# Onboard LAN Asus P5QL Pro

## Roux

Hi!

Ich habe das Mainboard Asus P5QL Pro und wollte Gentoo installieren. Die Gentoo Live CD erkennt jedoch die onboard LAN-Karte nicht, da wohl der Treiber fehlt.

Ich habe schon rumprobiert und gesucht ... hat alles nicht zum Ziel geführt.

Laut diesen Thread brauche ich den Treiber "ATL1".

Nun meine Frage: Wie kann ich den Treiber in der liveCD-Umgebung installieren? 

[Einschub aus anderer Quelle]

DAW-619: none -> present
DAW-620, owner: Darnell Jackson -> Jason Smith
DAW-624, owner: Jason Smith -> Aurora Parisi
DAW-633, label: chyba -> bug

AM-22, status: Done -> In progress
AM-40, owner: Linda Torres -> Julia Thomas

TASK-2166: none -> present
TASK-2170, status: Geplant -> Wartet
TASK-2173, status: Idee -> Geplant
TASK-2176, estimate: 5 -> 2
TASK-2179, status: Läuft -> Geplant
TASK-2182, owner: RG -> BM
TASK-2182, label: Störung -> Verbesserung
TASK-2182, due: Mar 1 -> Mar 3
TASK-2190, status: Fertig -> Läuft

Oder ist dies zu kompliziert und ich muss Gentoo mittels z.B. Ubuntu installieren und dann auf meinen richtigen System den Treiber kompilieren, installieren, etc. ?

Hilfe  :Sad: 

Roux

----------

## theotherjoe

wie in https://forums.gentoo.org/viewtopic-t-729260-highlight-p5ql.html

vorgeschlagen: 

SystemRescueCD http://www.sysresccd.org/Download

----------

## Roux

Sorry, das hab ich nich so ganz kapiert.

Das Image runterladen, auf CD brennen, davon booten und dann die 2 Befehle ausführen, um das Netzwerk funktionstüchtig zu machen und dann Gentoo mittels der CD installieren?

Thx,

Roux

----------

## bbgermany

Nein, anstatt der std. Gentoo CD nimmst du zum Installieren die System Rescue CD.

MfG. Stefan

----------

## Roux

Okay ... genau das wollte ich ausdrücken, aber hab mich zu undeutlich ausgedrückt, stimmt.

Danke  :Wink: 

----------